# where to get wood???



## sundaysmoker (Oct 30, 2005)

I would like to try using wood for my heat source instead of charcoal - I have a chargriller super pro with a sfb.  I like hickory over mesquite, but have no idea where to get it.  Any ideas??  Are there any other types of wood that would be a good heat source without flavoring the meat too much.  I was wondering if you could use the wood people sell for fireplaces??? With winter upon us folks are selling wood everywhere, but how do you know what kind of wood it is once it is cut??
Thanks Patrick


----------



## monty (Oct 30, 2005)

Patrick, I would first suggest that you go the the "Messages for Everyone Thread" and follow the links that Dacdots has graciously provided us under American Elm Wood. That will give you a great overview of what different woods will do in the smoker and also advise which woods NOT to use.
Then, go to a supplier. He (or she) will know what species they have available and how well seasoned (dry) it is. Most often maple, birch, ash, oak, and other local hardwood species are predominately used for firewood. Generally the bark of a tree will tell what the species is. 
Then it is up to you to decide which species you would prefer as a base fire and go from there. 
Most hardwoods used in heating develop a great bed of glowing coals. This is when the fire is at its hottest point. I would process the base wood into sticks no more than two inches thick. This will allow for keeping a steady temp and less base wood flavoring.
Have fun experimenting!
Monty


----------



## sundaysmoker (Oct 31, 2005)

Thanks for the input monty - I read that list about the woods from the gen board - Very helpful , I think I will keep a copy of it handy as a referance.
thanks again


Patrick


----------



## willkat98 (Nov 30, 2005)

Patrick

Looks like your questions were addressed, so I'll add 2 cents on just half the question,

Where to get wood.

If you are able to identify wood exactly, you can buy wood in splits from a place that sells wood.  I have a farm near me that sells fire wood.  Got to know the owner pretty well, and he says he gets mostly oak.  But he also gets some apple and hickory.  He seperates the splits and clearly labels them.
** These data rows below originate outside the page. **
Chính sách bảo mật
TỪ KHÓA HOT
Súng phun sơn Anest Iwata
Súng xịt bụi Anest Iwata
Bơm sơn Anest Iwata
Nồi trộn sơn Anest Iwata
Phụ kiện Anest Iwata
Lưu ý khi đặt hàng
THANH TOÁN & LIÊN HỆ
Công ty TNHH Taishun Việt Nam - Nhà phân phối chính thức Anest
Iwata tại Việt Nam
I told him I wanted to use some splits to cook with, and needed to be sure I wasn't getting Pine or other "bad" wood for food.  He told me he didnt want those trees either, as people were complaining about off smelling fireplace from the oils, and that people are now actually requesting the cherry, apple, pecan, and birch splits, for they give off a nice aroma in the house.
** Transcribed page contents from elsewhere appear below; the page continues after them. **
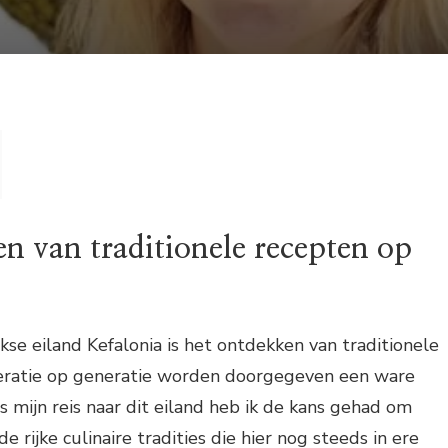
n van traditionele recepten op
kse eiland Kefalonia is het ontdekken van traditionele
eratie op generatie worden doorgegeven een ware
s mijn reis naar dit eiland heb ik de kans gehad om
 rijke culinaire tradities die hier nog steeds in ere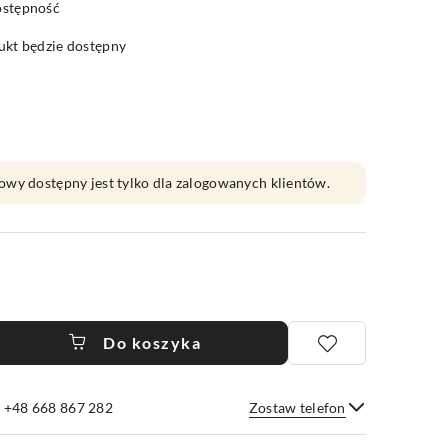
ostępność
kt będzie dostępny
owy dostępny jest tylko dla zalogowanych klientów.
Do koszyka
e +48 668 867 282
Zostaw telefon
Wyślij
A second option is to call your local tree trimmer guy.  They have to pay for disposal usually.  You might just get a call "I got a truck full of nothing but oak.  You want it?  $30 and I'll have my guy stack it" :)

Thirdly, when I'm using chunks (like this past TDay) in my WSM which is ideal for charcoal, I just go to Hawgeyes online and order 10# of apple and 10# of pecan.  Pretty reasonable at like $1.09 a pound.  Always get really dry chunks, nice sizes, and if you order some sauce, rub, and Hi Mountain, the shipping becomes minimal.

So there are 3 sources, but get creative.

I know a guy that goes to a local cabinet maker and the guy saves him a bucket full of scrap wood splits from oak and various woods.

And how do you guaranty the firewood seller, tree trimmer, and cabinet maker, only seperate out the good stuff for you?

Have ribs, will travel.  Nothing like some lip smacking ribs to grease the wheels every now and then.

Good luck!


----------



## Dutch (Nov 30, 2005)

Chi Bill, Have a cousin that was going to buy a fruit orchard (apple and cherry) and we were going to split/chip the older trees and the stuff that had been up rooted to plant young stock.  
Unfortunately that parcel of land has been sold to a land developer that wants to plant houses there. Oh well, I may have to check out Hawgeyes and order some woods for the GOSM.


----------



## monty (Nov 30, 2005)

So much for that thing we call "progress". I call it encroachment.  :(     Any way you can get the contract to log it, Dutch? You could still profit and somebody could still benefit! Hate to see it go to waste!
Monty


----------



## Dutch (Nov 30, 2005)

I've been thinking about getting permission to clear the parcel but the land vulture (developer) said that it will be a couple of years before he develops that parcel.  The farmer that sold the land is going to havest the fruit up to construction time.  The land yulture is wanting to buy the adjoining parcels that belong to other farmers before he starts building.


----------



## monty (Nov 30, 2005)

Sickening! Purely sickening!   :x  The same thing is happenening here in the Northeast Kingdom, but there are times when the land vultures are made to think twice!  :twisted:  
Monty


----------